Available data ->
::::::::
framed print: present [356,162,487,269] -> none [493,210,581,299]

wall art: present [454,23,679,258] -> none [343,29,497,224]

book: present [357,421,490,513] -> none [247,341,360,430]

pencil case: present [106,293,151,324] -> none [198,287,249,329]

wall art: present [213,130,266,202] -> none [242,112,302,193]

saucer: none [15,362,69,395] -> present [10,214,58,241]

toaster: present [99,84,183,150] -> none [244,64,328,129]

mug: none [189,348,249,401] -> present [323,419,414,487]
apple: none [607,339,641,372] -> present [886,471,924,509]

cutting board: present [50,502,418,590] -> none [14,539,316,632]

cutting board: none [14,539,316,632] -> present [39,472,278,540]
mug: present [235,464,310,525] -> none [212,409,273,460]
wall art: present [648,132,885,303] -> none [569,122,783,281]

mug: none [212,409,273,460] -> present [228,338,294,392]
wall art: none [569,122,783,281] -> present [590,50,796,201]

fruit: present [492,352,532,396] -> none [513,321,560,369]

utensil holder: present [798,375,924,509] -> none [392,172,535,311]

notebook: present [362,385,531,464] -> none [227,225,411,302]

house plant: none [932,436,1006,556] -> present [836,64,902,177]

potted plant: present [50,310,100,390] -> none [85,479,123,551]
::::::::
What you will do -> Please give back all of the data exactly as it appears.

Exercise result ->
framed print: present [356,162,487,269] -> none [493,210,581,299]

wall art: present [454,23,679,258] -> none [343,29,497,224]

book: present [357,421,490,513] -> none [247,341,360,430]

pencil case: present [106,293,151,324] -> none [198,287,249,329]

wall art: present [213,130,266,202] -> none [242,112,302,193]

saucer: none [15,362,69,395] -> present [10,214,58,241]

toaster: present [99,84,183,150] -> none [244,64,328,129]

mug: none [189,348,249,401] -> present [323,419,414,487]
apple: none [607,339,641,372] -> present [886,471,924,509]

cutting board: present [50,502,418,590] -> none [14,539,316,632]

cutting board: none [14,539,316,632] -> present [39,472,278,540]
mug: present [235,464,310,525] -> none [212,409,273,460]
wall art: present [648,132,885,303] -> none [569,122,783,281]

mug: none [212,409,273,460] -> present [228,338,294,392]
wall art: none [569,122,783,281] -> present [590,50,796,201]

fruit: present [492,352,532,396] -> none [513,321,560,369]

utensil holder: present [798,375,924,509] -> none [392,172,535,311]

notebook: present [362,385,531,464] -> none [227,225,411,302]

house plant: none [932,436,1006,556] -> present [836,64,902,177]

potted plant: present [50,310,100,390] -> none [85,479,123,551]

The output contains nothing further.